◆ **WHAT IS REQUIRED**: The answer should consist of all the records, written out word for word.

*** THE INPUT Section Begins ***

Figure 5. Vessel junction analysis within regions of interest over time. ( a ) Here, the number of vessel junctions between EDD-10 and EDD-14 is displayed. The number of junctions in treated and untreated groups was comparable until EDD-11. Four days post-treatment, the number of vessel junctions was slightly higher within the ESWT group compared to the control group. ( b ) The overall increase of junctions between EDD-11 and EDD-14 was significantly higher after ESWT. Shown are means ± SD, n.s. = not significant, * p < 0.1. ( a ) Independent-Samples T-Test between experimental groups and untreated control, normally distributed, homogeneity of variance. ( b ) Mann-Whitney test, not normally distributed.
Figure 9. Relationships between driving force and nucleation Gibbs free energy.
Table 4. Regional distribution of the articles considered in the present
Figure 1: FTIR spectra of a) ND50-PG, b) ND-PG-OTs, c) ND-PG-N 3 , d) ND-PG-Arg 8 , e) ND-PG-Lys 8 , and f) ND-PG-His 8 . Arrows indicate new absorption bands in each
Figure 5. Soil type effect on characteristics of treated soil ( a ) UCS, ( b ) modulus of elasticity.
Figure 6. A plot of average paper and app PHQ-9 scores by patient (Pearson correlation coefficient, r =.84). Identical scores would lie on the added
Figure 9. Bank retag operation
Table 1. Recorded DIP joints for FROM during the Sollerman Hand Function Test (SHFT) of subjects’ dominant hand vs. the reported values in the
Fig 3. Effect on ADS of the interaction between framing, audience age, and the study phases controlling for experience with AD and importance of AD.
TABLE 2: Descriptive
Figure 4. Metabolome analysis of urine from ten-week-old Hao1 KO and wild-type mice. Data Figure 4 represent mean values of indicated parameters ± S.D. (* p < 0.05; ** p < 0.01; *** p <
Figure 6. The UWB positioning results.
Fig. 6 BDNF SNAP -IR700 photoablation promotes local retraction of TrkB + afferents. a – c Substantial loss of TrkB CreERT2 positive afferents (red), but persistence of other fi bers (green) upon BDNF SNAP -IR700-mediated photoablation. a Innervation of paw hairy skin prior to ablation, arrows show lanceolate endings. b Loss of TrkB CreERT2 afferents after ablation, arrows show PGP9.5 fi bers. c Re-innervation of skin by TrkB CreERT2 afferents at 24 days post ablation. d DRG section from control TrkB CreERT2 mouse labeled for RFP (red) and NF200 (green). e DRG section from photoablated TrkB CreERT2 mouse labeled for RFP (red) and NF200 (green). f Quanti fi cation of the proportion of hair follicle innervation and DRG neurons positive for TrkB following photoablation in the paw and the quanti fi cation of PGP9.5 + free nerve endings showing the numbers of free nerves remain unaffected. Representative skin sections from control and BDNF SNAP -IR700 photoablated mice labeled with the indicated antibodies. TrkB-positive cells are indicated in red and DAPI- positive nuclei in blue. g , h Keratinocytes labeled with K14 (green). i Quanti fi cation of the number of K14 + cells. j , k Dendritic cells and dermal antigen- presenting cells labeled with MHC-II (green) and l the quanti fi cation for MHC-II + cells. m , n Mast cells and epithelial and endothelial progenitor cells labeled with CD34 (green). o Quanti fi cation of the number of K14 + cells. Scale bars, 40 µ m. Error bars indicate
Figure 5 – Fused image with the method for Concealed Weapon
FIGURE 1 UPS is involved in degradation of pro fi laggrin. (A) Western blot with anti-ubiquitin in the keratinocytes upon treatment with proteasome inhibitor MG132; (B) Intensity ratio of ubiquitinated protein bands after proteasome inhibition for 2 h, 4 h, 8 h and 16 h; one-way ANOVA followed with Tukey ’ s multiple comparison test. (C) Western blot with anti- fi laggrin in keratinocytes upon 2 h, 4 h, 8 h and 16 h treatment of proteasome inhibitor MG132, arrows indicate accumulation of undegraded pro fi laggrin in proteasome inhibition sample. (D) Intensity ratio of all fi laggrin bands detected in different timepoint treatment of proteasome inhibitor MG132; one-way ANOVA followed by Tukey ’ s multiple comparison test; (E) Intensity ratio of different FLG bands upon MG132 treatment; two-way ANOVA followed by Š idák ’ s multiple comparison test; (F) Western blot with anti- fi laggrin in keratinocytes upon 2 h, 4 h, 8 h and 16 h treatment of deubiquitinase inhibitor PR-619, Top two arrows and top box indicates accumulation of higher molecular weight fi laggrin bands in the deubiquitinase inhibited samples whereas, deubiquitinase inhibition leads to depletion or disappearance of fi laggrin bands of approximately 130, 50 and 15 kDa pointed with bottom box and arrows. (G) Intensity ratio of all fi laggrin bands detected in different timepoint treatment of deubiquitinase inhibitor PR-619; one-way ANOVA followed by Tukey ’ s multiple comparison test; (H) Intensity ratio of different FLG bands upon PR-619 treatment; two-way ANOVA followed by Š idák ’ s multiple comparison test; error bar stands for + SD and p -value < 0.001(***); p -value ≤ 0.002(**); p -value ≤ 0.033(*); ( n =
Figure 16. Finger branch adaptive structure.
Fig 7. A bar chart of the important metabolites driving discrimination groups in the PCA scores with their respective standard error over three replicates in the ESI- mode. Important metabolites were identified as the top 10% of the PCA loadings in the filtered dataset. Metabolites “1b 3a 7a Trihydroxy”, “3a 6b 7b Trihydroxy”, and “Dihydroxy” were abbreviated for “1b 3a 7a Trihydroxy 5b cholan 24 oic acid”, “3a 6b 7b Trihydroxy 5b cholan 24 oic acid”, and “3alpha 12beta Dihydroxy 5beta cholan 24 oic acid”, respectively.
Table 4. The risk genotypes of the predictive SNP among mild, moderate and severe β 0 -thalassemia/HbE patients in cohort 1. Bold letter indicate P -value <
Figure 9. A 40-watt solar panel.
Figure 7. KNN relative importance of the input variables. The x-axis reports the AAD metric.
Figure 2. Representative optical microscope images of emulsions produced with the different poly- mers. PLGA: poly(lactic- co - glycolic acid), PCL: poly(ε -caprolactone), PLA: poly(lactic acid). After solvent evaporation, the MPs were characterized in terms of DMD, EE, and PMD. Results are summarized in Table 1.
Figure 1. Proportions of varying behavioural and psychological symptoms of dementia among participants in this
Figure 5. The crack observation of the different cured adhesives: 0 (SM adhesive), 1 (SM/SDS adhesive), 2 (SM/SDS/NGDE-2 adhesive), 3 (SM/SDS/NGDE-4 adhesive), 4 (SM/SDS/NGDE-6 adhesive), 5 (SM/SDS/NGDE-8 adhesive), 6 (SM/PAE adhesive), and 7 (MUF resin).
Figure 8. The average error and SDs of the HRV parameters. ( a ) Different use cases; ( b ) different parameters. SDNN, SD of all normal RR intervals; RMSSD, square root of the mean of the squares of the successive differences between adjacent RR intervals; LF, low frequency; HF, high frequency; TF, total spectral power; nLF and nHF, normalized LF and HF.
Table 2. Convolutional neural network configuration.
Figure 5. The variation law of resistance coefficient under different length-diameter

*** THE INPUT Section Ends ***

◆ **WRITTEN SOLUTION**:
Figure 5. Vessel junction analysis within regions of interest over time. ( a ) Here, the number of vessel junctions between EDD-10 and EDD-14 is displayed. The number of junctions in treated and untreated groups was comparable until EDD-11. Four days post-treatment, the number of vessel junctions was slightly higher within the ESWT group compared to the control group. ( b ) The overall increase of junctions between EDD-11 and EDD-14 was significantly higher after ESWT. Shown are means ± SD, n.s. = not significant, * p < 0.1. ( a ) Independent-Samples T-Test between experimental groups and untreated control, normally distributed, homogeneity of variance. ( b ) Mann-Whitney test, not normally distributed.
Figure 9. Relationships between driving force and nucleation Gibbs free energy.
Table 4. Regional distribution of the articles considered in the present
Figure 1: FTIR spectra of a) ND50-PG, b) ND-PG-OTs, c) ND-PG-N 3 , d) ND-PG-Arg 8 , e) ND-PG-Lys 8 , and f) ND-PG-His 8 . Arrows indicate new absorption bands in each
Figure 5. Soil type effect on characteristics of treated soil ( a ) UCS, ( b ) modulus of elasticity.
Figure 6. A plot of average paper and app PHQ-9 scores by patient (Pearson correlation coefficient, r =.84). Identical scores would lie on the added
Figure 9. Bank retag operation
Table 1. Recorded DIP joints for FROM during the Sollerman Hand Function Test (SHFT) of subjects’ dominant hand vs. the reported values in the
Fig 3. Effect on ADS of the interaction between framing, audience age, and the study phases controlling for experience with AD and importance of AD.
TABLE 2: Descriptive
Figure 4. Metabolome analysis of urine from ten-week-old Hao1 KO and wild-type mice. Data Figure 4 represent mean values of indicated parameters ± S.D. (* p < 0.05; ** p < 0.01; *** p <
Figure 6. The UWB positioning results.
Fig. 6 BDNF SNAP -IR700 photoablation promotes local retraction of TrkB + afferents. a – c Substantial loss of TrkB CreERT2 positive afferents (red), but persistence of other fi bers (green) upon BDNF SNAP -IR700-mediated photoablation. a Innervation of paw hairy skin prior to ablation, arrows show lanceolate endings. b Loss of TrkB CreERT2 afferents after ablation, arrows show PGP9.5 fi bers. c Re-innervation of skin by TrkB CreERT2 afferents at 24 days post ablation. d DRG section from control TrkB CreERT2 mouse labeled for RFP (red) and NF200 (green). e DRG section from photoablated TrkB CreERT2 mouse labeled for RFP (red) and NF200 (green). f Quanti fi cation of the proportion of hair follicle innervation and DRG neurons positive for TrkB following photoablation in the paw and the quanti fi cation of PGP9.5 + free nerve endings showing the numbers of free nerves remain unaffected. Representative skin sections from control and BDNF SNAP -IR700 photoablated mice labeled with the indicated antibodies. TrkB-positive cells are indicated in red and DAPI- positive nuclei in blue. g , h Keratinocytes labeled with K14 (green). i Quanti fi cation of the number of K14 + cells. j , k Dendritic cells and dermal antigen- presenting cells labeled with MHC-II (green) and l the quanti fi cation for MHC-II + cells. m , n Mast cells and epithelial and endothelial progenitor cells labeled with CD34 (green). o Quanti fi cation of the number of K14 + cells. Scale bars, 40 µ m. Error bars indicate
Figure 5 – Fused image with the method for Concealed Weapon
FIGURE 1 UPS is involved in degradation of pro fi laggrin. (A) Western blot with anti-ubiquitin in the keratinocytes upon treatment with proteasome inhibitor MG132; (B) Intensity ratio of ubiquitinated protein bands after proteasome inhibition for 2 h, 4 h, 8 h and 16 h; one-way ANOVA followed with Tukey ’ s multiple comparison test. (C) Western blot with anti- fi laggrin in keratinocytes upon 2 h, 4 h, 8 h and 16 h treatment of proteasome inhibitor MG132, arrows indicate accumulation of undegraded pro fi laggrin in proteasome inhibition sample. (D) Intensity ratio of all fi laggrin bands detected in different timepoint treatment of proteasome inhibitor MG132; one-way ANOVA followed by Tukey ’ s multiple comparison test; (E) Intensity ratio of different FLG bands upon MG132 treatment; two-way ANOVA followed by Š idák ’ s multiple comparison test; (F) Western blot with anti- fi laggrin in keratinocytes upon 2 h, 4 h, 8 h and 16 h treatment of deubiquitinase inhibitor PR-619, Top two arrows and top box indicates accumulation of higher molecular weight fi laggrin bands in the deubiquitinase inhibited samples whereas, deubiquitinase inhibition leads to depletion or disappearance of fi laggrin bands of approximately 130, 50 and 15 kDa pointed with bottom box and arrows. (G) Intensity ratio of all fi laggrin bands detected in different timepoint treatment of deubiquitinase inhibitor PR-619; one-way ANOVA followed by Tukey ’ s multiple comparison test; (H) Intensity ratio of different FLG bands upon PR-619 treatment; two-way ANOVA followed by Š idák ’ s multiple comparison test; error bar stands for + SD and p -value < 0.001(***); p -value ≤ 0.002(**); p -value ≤ 0.033(*); ( n =
Figure 16. Finger branch adaptive structure.
Fig 7. A bar chart of the important metabolites driving discrimination groups in the PCA scores with their respective standard error over three replicates in the ESI- mode. Important metabolites were identified as the top 10% of the PCA loadings in the filtered dataset. Metabolites “1b 3a 7a Trihydroxy”, “3a 6b 7b Trihydroxy”, and “Dihydroxy” were abbreviated for “1b 3a 7a Trihydroxy 5b cholan 24 oic acid”, “3a 6b 7b Trihydroxy 5b cholan 24 oic acid”, and “3alpha 12beta Dihydroxy 5beta cholan 24 oic acid”, respectively.
Table 4. The risk genotypes of the predictive SNP among mild, moderate and severe β 0 -thalassemia/HbE patients in cohort 1. Bold letter indicate P -value <
Figure 9. A 40-watt solar panel.
Figure 7. KNN relative importance of the input variables. The x-axis reports the AAD metric.
Figure 2. Representative optical microscope images of emulsions produced with the different poly- mers. PLGA: poly(lactic- co - glycolic acid), PCL: poly(ε -caprolactone), PLA: poly(lactic acid). After solvent evaporation, the MPs were characterized in terms of DMD, EE, and PMD. Results are summarized in Table 1.
Figure 1. Proportions of varying behavioural and psychological symptoms of dementia among participants in this
Figure 5. The crack observation of the different cured adhesives: 0 (SM adhesive), 1 (SM/SDS adhesive), 2 (SM/SDS/NGDE-2 adhesive), 3 (SM/SDS/NGDE-4 adhesive), 4 (SM/SDS/NGDE-6 adhesive), 5 (SM/SDS/NGDE-8 adhesive), 6 (SM/PAE adhesive), and 7 (MUF resin).
Figure 8. The average error and SDs of the HRV parameters. ( a ) Different use cases; ( b ) different parameters. SDNN, SD of all normal RR intervals; RMSSD, square root of the mean of the squares of the successive differences between adjacent RR intervals; LF, low frequency; HF, high frequency; TF, total spectral power; nLF and nHF, normalized LF and HF.
Table 2. Convolutional neural network configuration.
Figure 5. The variation law of resistance coefficient under different length-diameter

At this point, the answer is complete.